Tender muffins studded with chunks of milk and white chocolate. Feel free to use all of one, or the other, or dark chocolate chunks, if you prefer.
Ingredients
25g unsalted butter, chopped
100g plain chocolate, chopped
225g plain white flour
40g cocoa powder
1 level tsp bicarbonate of soda
pinch salt
150g golden caster sugar
100g milk chocolate, roughly chopped
100g white chocolate, roughly chopped
1 medium egg
200ml milk
150g natural yogurt
Instructions
Preheat the oven to 190°C/170 C fan. Line a 12-hole muffin tin with paper cases.

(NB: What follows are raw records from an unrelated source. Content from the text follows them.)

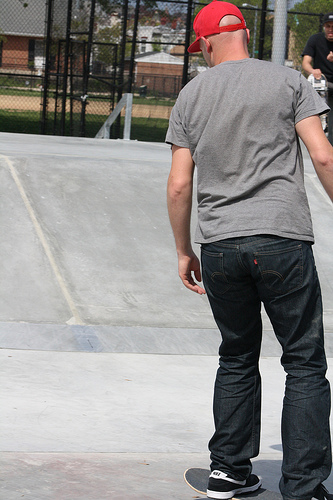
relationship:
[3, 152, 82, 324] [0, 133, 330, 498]
line on concrete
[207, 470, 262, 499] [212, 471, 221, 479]
sneaker has logo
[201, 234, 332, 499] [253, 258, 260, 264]
pants have tag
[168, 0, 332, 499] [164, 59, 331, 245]
man wearing shirt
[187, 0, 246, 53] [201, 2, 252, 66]
hat on head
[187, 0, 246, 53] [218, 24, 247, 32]
hat has fastener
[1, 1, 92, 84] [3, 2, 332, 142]
house across from fence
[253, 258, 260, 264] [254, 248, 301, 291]
tag on pocket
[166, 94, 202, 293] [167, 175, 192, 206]
arm has elbow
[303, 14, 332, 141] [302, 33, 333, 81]
man wearing shirt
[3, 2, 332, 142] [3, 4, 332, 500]
fence at skate park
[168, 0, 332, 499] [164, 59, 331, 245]
man has shirt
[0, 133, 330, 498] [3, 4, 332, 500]
concrete in skate park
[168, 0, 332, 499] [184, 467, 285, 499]
man on skateboard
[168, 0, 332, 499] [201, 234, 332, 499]
man has pants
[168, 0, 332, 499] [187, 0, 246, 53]
man has hat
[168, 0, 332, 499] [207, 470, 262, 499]
man has sneaker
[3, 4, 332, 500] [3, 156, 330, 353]
skate park has ramp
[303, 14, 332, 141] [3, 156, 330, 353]
man on ramp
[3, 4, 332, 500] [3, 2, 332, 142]
skate park has fence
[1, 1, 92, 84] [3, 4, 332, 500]
house behind skate park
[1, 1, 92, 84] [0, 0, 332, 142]
house in background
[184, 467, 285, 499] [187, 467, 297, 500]
skateboard has tape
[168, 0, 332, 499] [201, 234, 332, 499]
man wearing pants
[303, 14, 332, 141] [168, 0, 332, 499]
man watching man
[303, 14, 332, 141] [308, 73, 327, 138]
man holding skateboard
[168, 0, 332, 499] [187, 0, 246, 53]
man wearing hat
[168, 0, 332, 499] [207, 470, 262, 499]
man wearing sneaker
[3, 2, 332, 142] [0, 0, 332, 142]
fence in background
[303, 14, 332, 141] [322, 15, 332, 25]
man wearing hat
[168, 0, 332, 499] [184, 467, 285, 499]
man standing on skateboard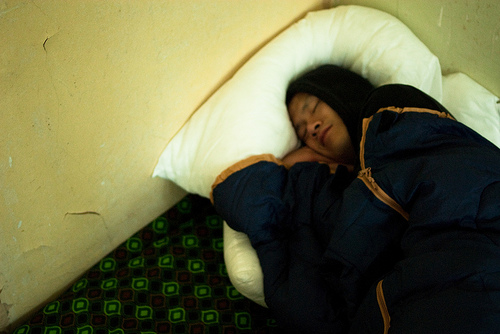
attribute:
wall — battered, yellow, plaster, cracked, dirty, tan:
[0, 1, 329, 334]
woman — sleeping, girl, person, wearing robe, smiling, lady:
[212, 66, 499, 334]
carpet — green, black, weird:
[0, 193, 277, 333]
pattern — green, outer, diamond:
[153, 215, 168, 233]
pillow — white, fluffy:
[152, 6, 443, 200]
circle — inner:
[155, 220, 164, 230]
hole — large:
[65, 206, 105, 223]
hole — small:
[42, 32, 56, 54]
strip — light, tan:
[210, 153, 279, 204]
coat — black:
[212, 86, 499, 331]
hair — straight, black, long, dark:
[285, 65, 376, 151]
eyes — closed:
[300, 102, 319, 139]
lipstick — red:
[319, 124, 333, 145]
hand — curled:
[286, 146, 335, 167]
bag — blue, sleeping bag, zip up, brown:
[210, 106, 500, 333]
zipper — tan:
[357, 167, 384, 197]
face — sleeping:
[286, 93, 351, 159]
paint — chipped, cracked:
[34, 31, 114, 101]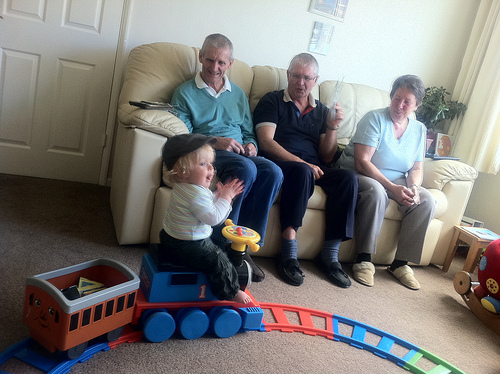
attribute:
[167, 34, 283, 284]
man — sitting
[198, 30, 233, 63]
hair — gray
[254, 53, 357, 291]
man — sitting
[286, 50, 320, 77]
hair — gray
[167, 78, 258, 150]
sweater — blue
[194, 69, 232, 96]
shirt — white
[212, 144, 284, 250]
jeans — blue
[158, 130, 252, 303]
child — baby, light skinned, little, barefoot, clapping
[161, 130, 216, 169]
hat — dark, black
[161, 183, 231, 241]
shirt — white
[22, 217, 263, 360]
train — blue, yellow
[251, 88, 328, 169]
shirt — black, navy blue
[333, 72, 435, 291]
woman — sitting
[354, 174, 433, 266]
pants — khaki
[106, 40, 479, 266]
couch — light beige, beige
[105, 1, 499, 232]
wall — white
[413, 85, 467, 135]
plant — green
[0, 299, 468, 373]
tracks — red blue, green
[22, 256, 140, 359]
train car — orange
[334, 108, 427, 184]
shirt — light blue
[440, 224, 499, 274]
table — very short, wooden, small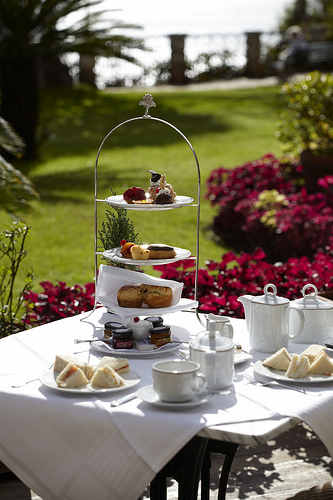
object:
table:
[0, 309, 332, 499]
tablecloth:
[0, 307, 332, 499]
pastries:
[129, 243, 151, 261]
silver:
[137, 90, 156, 117]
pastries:
[117, 284, 144, 309]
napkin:
[95, 264, 184, 324]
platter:
[103, 194, 194, 214]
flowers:
[214, 297, 226, 307]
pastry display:
[74, 92, 206, 358]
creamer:
[203, 313, 233, 338]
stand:
[91, 91, 200, 334]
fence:
[57, 25, 333, 87]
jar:
[144, 317, 163, 326]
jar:
[148, 324, 171, 347]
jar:
[111, 325, 133, 350]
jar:
[103, 321, 124, 346]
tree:
[0, 0, 154, 163]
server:
[203, 312, 233, 336]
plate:
[252, 355, 332, 384]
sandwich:
[262, 347, 291, 372]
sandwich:
[283, 354, 309, 380]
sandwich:
[308, 350, 332, 374]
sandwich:
[300, 342, 327, 361]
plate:
[39, 367, 140, 396]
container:
[127, 319, 152, 341]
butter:
[134, 320, 152, 337]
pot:
[235, 283, 305, 354]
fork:
[261, 380, 307, 395]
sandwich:
[89, 363, 124, 386]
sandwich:
[54, 362, 86, 388]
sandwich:
[92, 354, 129, 374]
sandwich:
[52, 354, 91, 379]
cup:
[151, 358, 208, 403]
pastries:
[144, 244, 178, 259]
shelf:
[90, 321, 188, 356]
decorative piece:
[138, 93, 155, 115]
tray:
[73, 90, 203, 358]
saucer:
[135, 384, 208, 411]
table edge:
[0, 392, 254, 449]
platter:
[102, 243, 190, 265]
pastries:
[120, 237, 135, 259]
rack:
[76, 91, 202, 358]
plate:
[88, 335, 182, 357]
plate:
[97, 295, 194, 315]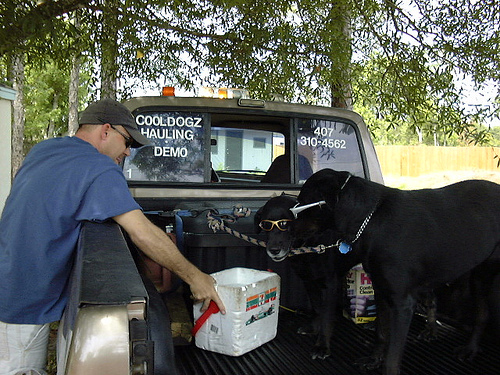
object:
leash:
[206, 210, 323, 265]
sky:
[418, 43, 496, 122]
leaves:
[215, 46, 287, 83]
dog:
[303, 167, 498, 362]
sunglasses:
[288, 199, 328, 217]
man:
[0, 106, 174, 371]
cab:
[85, 168, 270, 373]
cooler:
[192, 267, 284, 357]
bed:
[127, 196, 498, 373]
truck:
[55, 94, 499, 374]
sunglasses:
[119, 131, 136, 149]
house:
[216, 128, 277, 173]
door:
[223, 129, 250, 176]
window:
[252, 134, 269, 152]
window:
[207, 131, 219, 152]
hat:
[80, 99, 149, 144]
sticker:
[245, 284, 279, 325]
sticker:
[205, 320, 222, 337]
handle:
[189, 296, 221, 338]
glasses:
[260, 218, 289, 230]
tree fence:
[378, 58, 480, 158]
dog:
[244, 190, 324, 351]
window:
[208, 112, 300, 191]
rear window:
[210, 115, 288, 192]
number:
[298, 118, 366, 155]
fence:
[374, 130, 494, 172]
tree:
[277, 0, 487, 108]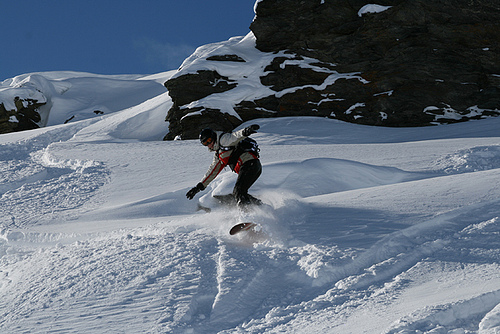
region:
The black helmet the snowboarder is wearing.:
[199, 131, 211, 139]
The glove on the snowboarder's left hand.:
[183, 186, 198, 198]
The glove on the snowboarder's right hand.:
[239, 124, 259, 132]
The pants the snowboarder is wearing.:
[227, 163, 262, 203]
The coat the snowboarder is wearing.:
[207, 138, 258, 173]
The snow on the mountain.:
[0, 36, 384, 137]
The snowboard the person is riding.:
[232, 220, 266, 233]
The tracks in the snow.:
[8, 156, 335, 332]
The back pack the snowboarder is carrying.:
[238, 135, 261, 155]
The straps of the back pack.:
[212, 132, 232, 157]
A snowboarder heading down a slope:
[177, 113, 304, 259]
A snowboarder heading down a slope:
[181, 118, 283, 249]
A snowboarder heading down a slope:
[182, 117, 278, 258]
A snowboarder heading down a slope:
[179, 116, 276, 251]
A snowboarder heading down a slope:
[183, 114, 275, 247]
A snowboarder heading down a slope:
[178, 113, 270, 251]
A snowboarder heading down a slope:
[184, 118, 277, 248]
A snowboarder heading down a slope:
[178, 118, 290, 248]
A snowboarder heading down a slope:
[175, 112, 277, 242]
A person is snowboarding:
[173, 112, 290, 247]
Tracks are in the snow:
[148, 197, 499, 332]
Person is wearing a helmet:
[192, 120, 219, 155]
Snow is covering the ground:
[9, 102, 496, 333]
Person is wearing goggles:
[194, 125, 220, 157]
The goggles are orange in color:
[188, 122, 220, 156]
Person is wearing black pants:
[221, 155, 265, 231]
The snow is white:
[1, 123, 499, 333]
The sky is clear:
[0, 0, 255, 85]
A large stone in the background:
[153, 1, 498, 139]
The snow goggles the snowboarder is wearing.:
[196, 134, 217, 141]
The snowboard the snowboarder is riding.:
[222, 221, 262, 234]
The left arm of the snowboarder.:
[192, 159, 225, 194]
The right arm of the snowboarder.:
[222, 128, 260, 143]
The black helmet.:
[198, 131, 213, 135]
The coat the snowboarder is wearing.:
[190, 136, 255, 169]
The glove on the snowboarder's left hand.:
[182, 185, 203, 197]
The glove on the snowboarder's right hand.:
[242, 126, 262, 133]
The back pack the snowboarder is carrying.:
[225, 132, 260, 155]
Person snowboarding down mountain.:
[180, 118, 274, 243]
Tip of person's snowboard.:
[223, 219, 258, 236]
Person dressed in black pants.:
[230, 160, 266, 210]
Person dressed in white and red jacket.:
[194, 127, 263, 189]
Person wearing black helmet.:
[195, 127, 220, 141]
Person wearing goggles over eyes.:
[199, 134, 216, 148]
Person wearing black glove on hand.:
[183, 177, 209, 206]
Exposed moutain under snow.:
[156, 62, 281, 142]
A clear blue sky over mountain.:
[38, 19, 125, 55]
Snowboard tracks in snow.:
[336, 191, 488, 331]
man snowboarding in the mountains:
[165, 99, 282, 256]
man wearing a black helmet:
[153, 108, 278, 236]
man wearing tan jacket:
[176, 108, 288, 238]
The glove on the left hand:
[242, 121, 264, 136]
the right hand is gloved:
[184, 181, 204, 201]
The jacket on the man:
[199, 125, 257, 187]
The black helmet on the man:
[199, 127, 219, 143]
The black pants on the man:
[231, 153, 265, 209]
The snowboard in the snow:
[228, 221, 253, 238]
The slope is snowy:
[1, 117, 498, 329]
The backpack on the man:
[237, 133, 259, 155]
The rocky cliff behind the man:
[162, 0, 499, 141]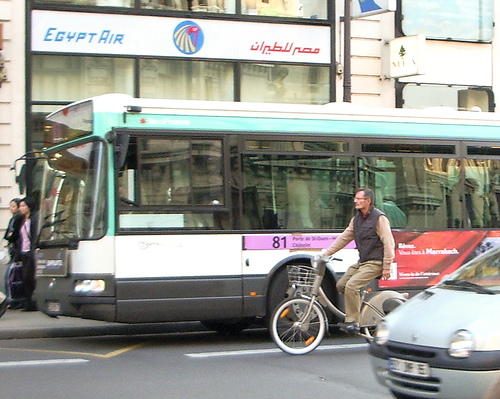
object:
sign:
[29, 10, 332, 68]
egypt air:
[42, 26, 123, 45]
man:
[318, 187, 395, 332]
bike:
[271, 258, 410, 356]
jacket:
[323, 208, 395, 269]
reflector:
[281, 309, 291, 319]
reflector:
[304, 336, 314, 345]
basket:
[286, 265, 318, 287]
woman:
[18, 200, 40, 311]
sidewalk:
[1, 308, 212, 337]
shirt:
[21, 221, 30, 253]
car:
[367, 242, 500, 399]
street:
[2, 330, 379, 398]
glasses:
[354, 196, 368, 200]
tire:
[271, 297, 328, 356]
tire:
[360, 288, 407, 345]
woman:
[4, 198, 25, 307]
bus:
[12, 94, 499, 336]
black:
[8, 243, 21, 267]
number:
[270, 237, 287, 250]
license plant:
[388, 358, 430, 376]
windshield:
[36, 141, 108, 240]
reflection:
[418, 156, 499, 224]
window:
[244, 140, 355, 229]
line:
[0, 356, 87, 366]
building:
[0, 0, 500, 235]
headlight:
[73, 278, 106, 294]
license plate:
[46, 301, 63, 314]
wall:
[340, 15, 387, 109]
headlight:
[449, 336, 469, 359]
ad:
[243, 229, 498, 293]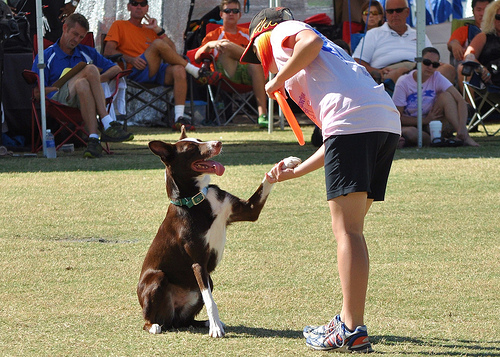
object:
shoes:
[304, 323, 372, 354]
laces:
[323, 316, 346, 346]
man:
[351, 0, 434, 86]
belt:
[385, 61, 416, 70]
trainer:
[239, 6, 404, 355]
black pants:
[321, 131, 402, 203]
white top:
[350, 21, 435, 71]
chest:
[194, 205, 229, 269]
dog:
[136, 125, 301, 339]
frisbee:
[272, 86, 307, 148]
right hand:
[262, 162, 297, 184]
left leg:
[301, 137, 370, 352]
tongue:
[201, 160, 226, 178]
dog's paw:
[270, 155, 304, 173]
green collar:
[167, 189, 207, 208]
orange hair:
[253, 30, 273, 76]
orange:
[280, 104, 294, 123]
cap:
[235, 7, 283, 64]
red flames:
[247, 13, 280, 38]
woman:
[392, 46, 483, 150]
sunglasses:
[422, 58, 441, 70]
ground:
[1, 125, 499, 356]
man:
[32, 12, 128, 161]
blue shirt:
[28, 41, 119, 100]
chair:
[22, 33, 134, 158]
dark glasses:
[383, 6, 410, 17]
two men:
[102, 1, 276, 130]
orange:
[122, 25, 151, 46]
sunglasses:
[222, 7, 242, 14]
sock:
[174, 104, 186, 122]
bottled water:
[42, 127, 58, 160]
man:
[101, 0, 217, 127]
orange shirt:
[104, 17, 152, 57]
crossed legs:
[51, 63, 133, 159]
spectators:
[28, 0, 499, 156]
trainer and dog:
[132, 8, 401, 352]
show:
[1, 0, 499, 356]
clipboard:
[50, 61, 88, 87]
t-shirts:
[103, 18, 166, 72]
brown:
[156, 240, 168, 261]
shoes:
[257, 113, 281, 129]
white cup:
[428, 120, 444, 146]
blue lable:
[45, 141, 55, 148]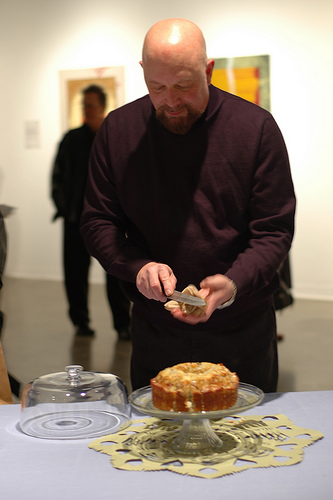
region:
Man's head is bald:
[129, 9, 219, 71]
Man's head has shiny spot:
[163, 18, 186, 54]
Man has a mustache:
[160, 103, 196, 113]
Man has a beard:
[152, 113, 212, 141]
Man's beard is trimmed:
[151, 109, 204, 138]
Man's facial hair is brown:
[153, 101, 212, 138]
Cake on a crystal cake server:
[131, 349, 280, 464]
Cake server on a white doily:
[103, 396, 320, 477]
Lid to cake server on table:
[17, 349, 134, 451]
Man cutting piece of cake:
[143, 263, 239, 334]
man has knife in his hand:
[151, 279, 232, 335]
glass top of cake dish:
[35, 359, 131, 431]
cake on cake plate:
[161, 355, 248, 483]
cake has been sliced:
[164, 358, 230, 415]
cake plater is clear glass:
[141, 397, 247, 463]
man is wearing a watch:
[203, 273, 243, 321]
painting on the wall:
[204, 45, 295, 117]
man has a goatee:
[146, 95, 238, 144]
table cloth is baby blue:
[26, 440, 123, 482]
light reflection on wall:
[55, 16, 132, 76]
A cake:
[164, 339, 255, 441]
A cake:
[154, 384, 224, 496]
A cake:
[166, 366, 240, 491]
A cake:
[174, 332, 229, 438]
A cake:
[166, 317, 287, 439]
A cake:
[170, 314, 224, 433]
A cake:
[183, 351, 280, 489]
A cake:
[130, 305, 214, 455]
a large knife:
[159, 284, 206, 306]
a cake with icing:
[149, 361, 240, 409]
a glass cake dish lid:
[24, 365, 133, 438]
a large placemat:
[92, 411, 323, 479]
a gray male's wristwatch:
[215, 279, 236, 309]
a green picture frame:
[207, 55, 269, 110]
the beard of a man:
[152, 106, 194, 135]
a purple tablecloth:
[0, 391, 332, 499]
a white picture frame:
[58, 69, 124, 131]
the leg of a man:
[62, 215, 95, 325]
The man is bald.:
[141, 14, 214, 133]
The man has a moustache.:
[128, 17, 218, 139]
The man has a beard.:
[134, 17, 222, 138]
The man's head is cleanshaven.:
[131, 12, 223, 139]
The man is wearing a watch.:
[217, 272, 240, 312]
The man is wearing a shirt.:
[64, 81, 302, 331]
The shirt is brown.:
[76, 75, 299, 334]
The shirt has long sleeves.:
[78, 76, 300, 334]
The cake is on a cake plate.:
[124, 357, 267, 455]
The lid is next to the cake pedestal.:
[10, 355, 272, 465]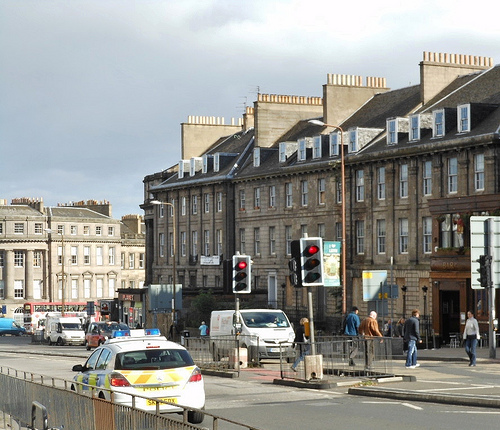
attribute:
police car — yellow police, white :
[66, 332, 210, 421]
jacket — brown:
[355, 313, 385, 336]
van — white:
[207, 305, 298, 367]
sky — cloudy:
[1, 12, 483, 196]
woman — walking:
[450, 312, 489, 364]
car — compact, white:
[73, 330, 204, 422]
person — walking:
[408, 308, 424, 368]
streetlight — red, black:
[294, 237, 322, 285]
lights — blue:
[108, 318, 161, 336]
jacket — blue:
[343, 313, 359, 333]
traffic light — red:
[302, 238, 321, 257]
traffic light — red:
[234, 252, 251, 271]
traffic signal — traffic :
[302, 239, 331, 284]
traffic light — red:
[226, 246, 254, 298]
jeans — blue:
[402, 339, 418, 371]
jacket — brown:
[392, 294, 438, 340]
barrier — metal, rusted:
[60, 378, 207, 425]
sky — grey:
[5, 3, 497, 223]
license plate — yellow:
[125, 395, 206, 419]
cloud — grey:
[1, 3, 324, 196]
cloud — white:
[163, 1, 484, 92]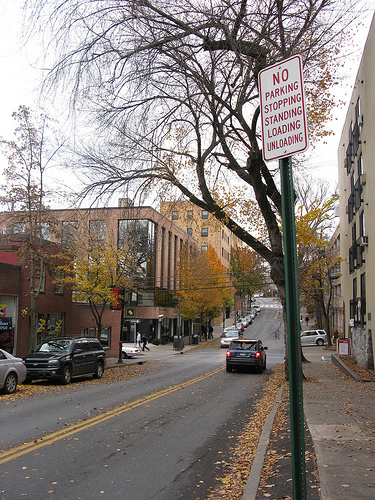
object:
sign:
[257, 53, 308, 161]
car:
[229, 339, 267, 372]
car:
[26, 337, 107, 381]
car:
[0, 346, 29, 393]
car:
[300, 328, 327, 347]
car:
[220, 330, 239, 348]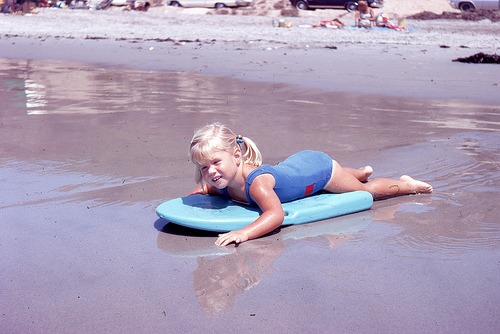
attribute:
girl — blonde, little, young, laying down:
[183, 121, 436, 249]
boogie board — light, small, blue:
[152, 183, 377, 237]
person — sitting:
[353, 0, 375, 30]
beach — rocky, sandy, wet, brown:
[1, 6, 498, 94]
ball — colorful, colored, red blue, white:
[373, 11, 388, 25]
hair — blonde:
[182, 117, 267, 195]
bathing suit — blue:
[214, 147, 335, 207]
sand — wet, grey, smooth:
[5, 32, 499, 101]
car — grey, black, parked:
[290, 0, 385, 15]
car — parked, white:
[155, 1, 249, 13]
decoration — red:
[301, 182, 315, 198]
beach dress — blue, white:
[355, 8, 372, 26]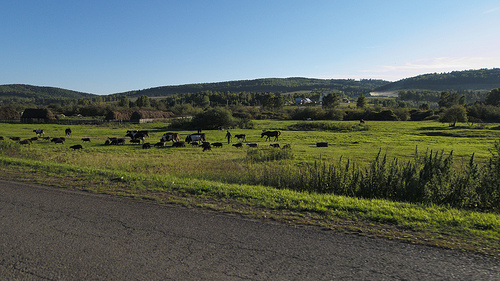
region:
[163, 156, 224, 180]
short green and brown grass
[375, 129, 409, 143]
short green and brown grass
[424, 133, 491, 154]
short green and brown grass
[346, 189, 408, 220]
short green and brown grass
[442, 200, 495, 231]
short green and brown grass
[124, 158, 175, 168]
short green and brown grass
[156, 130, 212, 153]
brown cows in field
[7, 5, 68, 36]
white clouds in blue sky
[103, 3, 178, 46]
white clouds in blue sky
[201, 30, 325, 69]
white clouds in blue sky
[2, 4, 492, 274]
livestock ranch next to highway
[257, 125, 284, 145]
horse walking in pasture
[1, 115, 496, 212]
a large grassy pasture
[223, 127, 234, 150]
person walking in pasture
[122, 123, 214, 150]
livestock grazing in pasture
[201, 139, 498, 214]
weeds at edge of pasture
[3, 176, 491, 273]
road next to pasture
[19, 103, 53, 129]
building next to pasture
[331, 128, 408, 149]
patch of pasture grass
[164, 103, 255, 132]
trees and bushes in pasture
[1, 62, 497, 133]
A hillside full of green trees.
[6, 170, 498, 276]
A paved road.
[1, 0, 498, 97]
A crystal blue sky.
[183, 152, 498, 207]
A patch of green plants.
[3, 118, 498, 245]
A field of green grass.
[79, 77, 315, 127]
trees near a hillside.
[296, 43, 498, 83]
a white haze in a blue sky.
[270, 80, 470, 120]
A patch of green trees.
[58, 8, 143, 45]
A section of blue sky.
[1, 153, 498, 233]
grass on the side of a road.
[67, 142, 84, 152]
This is a sheep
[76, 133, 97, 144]
This is a sheep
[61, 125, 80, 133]
This is a sheep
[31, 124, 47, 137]
This is a sheep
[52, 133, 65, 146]
This is a sheep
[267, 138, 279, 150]
This is a sheep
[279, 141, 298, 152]
This is a sheep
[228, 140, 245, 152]
This is a sheep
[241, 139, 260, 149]
This is a sheep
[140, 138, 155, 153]
This is a sheep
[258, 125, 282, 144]
a horse in the field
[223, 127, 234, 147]
a man in the field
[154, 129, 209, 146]
two cows in the field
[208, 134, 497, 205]
weeds growing on the roadside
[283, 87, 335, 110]
buildings in the background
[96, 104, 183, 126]
these buildings appear to have straw roofs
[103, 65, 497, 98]
hills in the background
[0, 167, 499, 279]
the road is paved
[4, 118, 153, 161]
cattle in the pasture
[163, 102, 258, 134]
bushes at the meadow's edge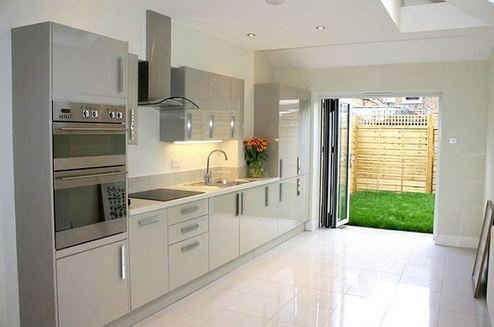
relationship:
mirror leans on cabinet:
[471, 200, 492, 294] [488, 229, 492, 306]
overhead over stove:
[139, 96, 193, 112] [136, 186, 206, 204]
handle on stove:
[53, 169, 131, 181] [49, 161, 127, 249]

In heatproof bowl over a pan of barely simmering water, melt together the butter and chocolate. Set aside to cool slightly.
In a large bowl, combine the flour, cocoa, bicarbonate of soda, sugar and salt. Stir in the chocolate chunks.
In a small jug, beat together the egg, milk and yogurt until smooth.
Pour both the egg mix and the chocolaty butter mix on to the dry ingredients, then roughly fold together. Be careful not to overmix.
Divide the mixture among the prepared cases and bake for 20-25min until risen and firm on the top. Allow to cool in the tins for five minutes then remove from the tin and cool completely on a wire rack.